TASK DESCRIPTION =
Check each line of the entries below for the word "دبليو", and copy the lines that have it.
(SOURCE DATA begins)
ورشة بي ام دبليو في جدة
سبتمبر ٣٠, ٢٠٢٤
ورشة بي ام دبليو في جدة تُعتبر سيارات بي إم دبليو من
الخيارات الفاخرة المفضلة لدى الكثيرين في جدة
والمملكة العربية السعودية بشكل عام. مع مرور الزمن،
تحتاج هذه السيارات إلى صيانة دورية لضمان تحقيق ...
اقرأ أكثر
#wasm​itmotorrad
(SOURCE DATA ends)
(SOURCE DATA begins)
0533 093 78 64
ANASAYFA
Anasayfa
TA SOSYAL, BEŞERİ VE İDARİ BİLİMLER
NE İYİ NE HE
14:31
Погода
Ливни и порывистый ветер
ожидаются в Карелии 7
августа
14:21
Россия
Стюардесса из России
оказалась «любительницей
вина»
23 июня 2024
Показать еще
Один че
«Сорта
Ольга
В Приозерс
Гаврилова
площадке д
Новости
(SOURCE DATA ends)
OUTPUT OF THE EXERCISE =
ورشة بي ام دبليو في جدة
ورشة بي ام دبليو في جدة تُعتبر سيارات بي إم دبليو من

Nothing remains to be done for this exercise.